Shareholders in Computershare will be asked to pay most of the $US750 million ($A970 million) cost of buying Wells Fargo’s Corporate Trust Services (CTS) in the US.
The deal, once complete, will see Computershare leapfrog from eighth up to the fourth-largest corporate trust provider in the United States.
The deal will further concentrate Computershare’s business focus on the huge American financial services sectors.
It’s a fairly esoteric part of the financial services business, but necessary.

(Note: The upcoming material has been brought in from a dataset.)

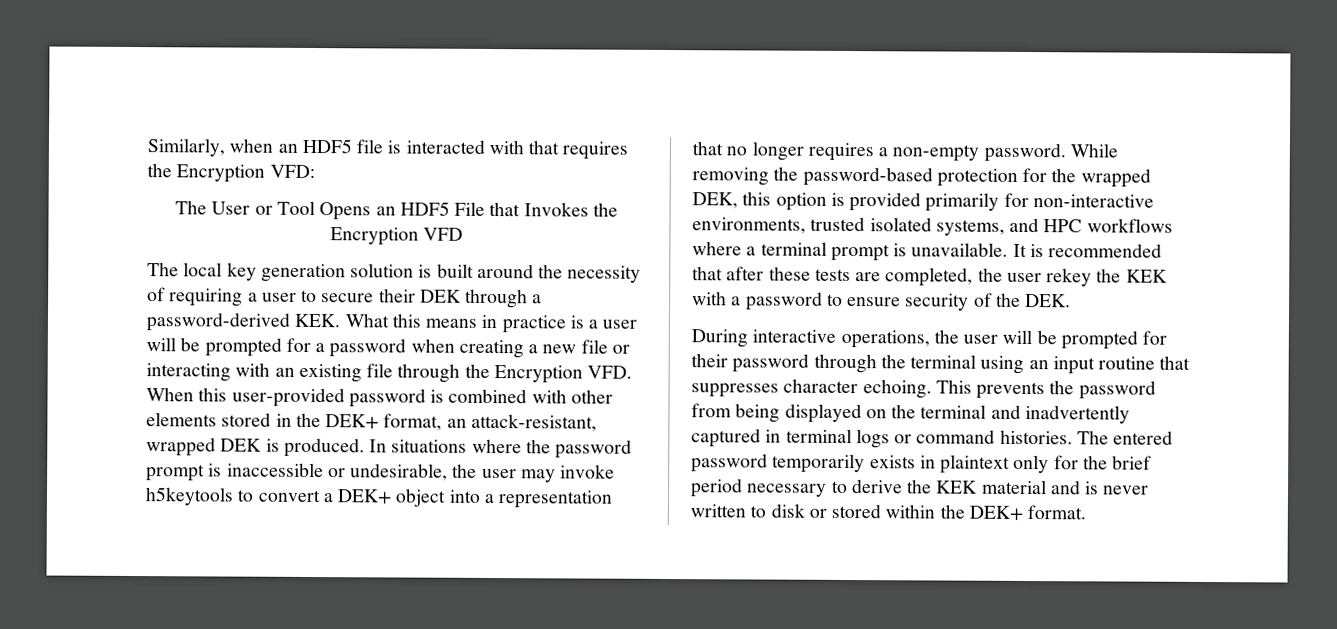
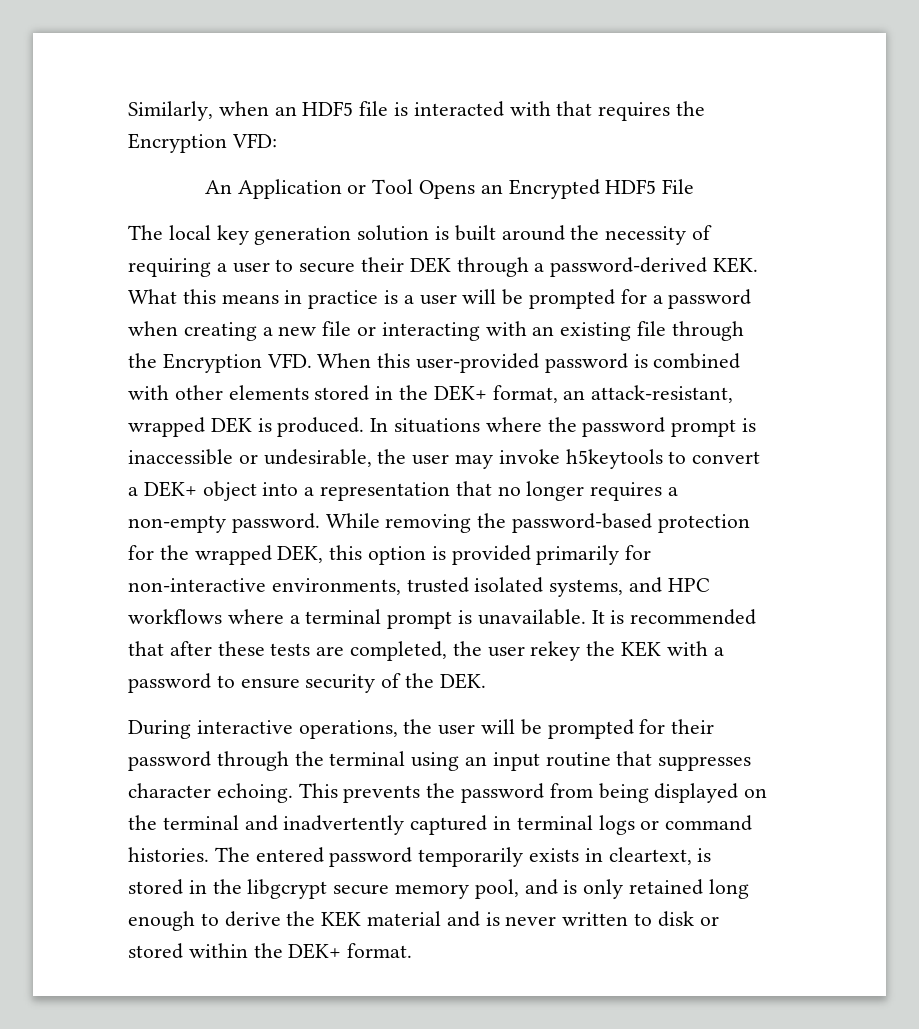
[175,200,251,215] The User -> [204,179,342,199] An Application
(396, 211) none -> [508,179,600,199] Encrypted
[489,201,618,217] [329,227,464,246] that Invokes the Encryption VFD -> (695, 186) none
[940,454,1153,474] [690,478,828,498] plaintext only for the brief period necessary -> [608,847,712,865] [128,879,749,899] [128,911,195,931] cleartext, is stored in the libgcrypt secure memory pool, and is only retained long enough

Corporate trust providers handle money that companies need to keep separate and safe for various purposes, like paying dividends or acquisitions – a sort of safe pair of hands, so to speak.
Buying the company will see Computershare handling an additional $US60 billion a year and significantly increase recurring revenue from fees and charges.
To pay for this business Computershare is asking shareholders for around $US634 million ($A835 million) via a one for 8.8 shares held entitlement offer at $13.55 a share.
That was a fairly skinny discount of 9.6% to the closing price on Tuesday of $14.99.
An institutional offer was run yesterday to raise the bulk of the money, followed by the retail offer from March 31. The issue will carry retail rights trading. meaning shareholders will be able to buy or sell the rights to their entitlement in the issue. The theoretical ex-right price is $14.84 a share, according to Computershare’s announcement yesterday.
Computershare said that “retail entitlements not taken up, along with entitlements of ineligible retail shareholders, will be sold under a retail shortfall bookbuild and any proceeds in excess of the Offer Price will be paid to the relevant shareholders.”
The company said it expects the deal boost earnings by around 15% and “to generate a 15 per cent return by 2024-45.”
However, Computershare is maintaining its previous 2020-21 management guidance of an 8% fall in earnings per share. And second half of 2020-21 EPS is expected to be about 30 cents a share, adjusted for the entitlement offer.
“CTS is a highly strategic fit with Computershare’s existing Canadian and US corporate trust operations and its growth strategy,″ the company told the ASX on Wednesday.
“The combination is expected to accelerate Computershare’s position in the attractive US corporate trust market to a top four position. With enhanced scale, the acquisition is expected to allow Computershare to have greater exposure to positive, long term structural growth trends in trust and securitisation products.″
Computershare chief executive Stuart Irving said the deal gives Computershare a chance to use CTS’ existing client relationships to “deliver additional recurring fee revenue”.
He said that after the acquisition about 92% of Computershare’s revenue will be recurring, up from 77% currently, and 60% will come from the United States, up from 52%.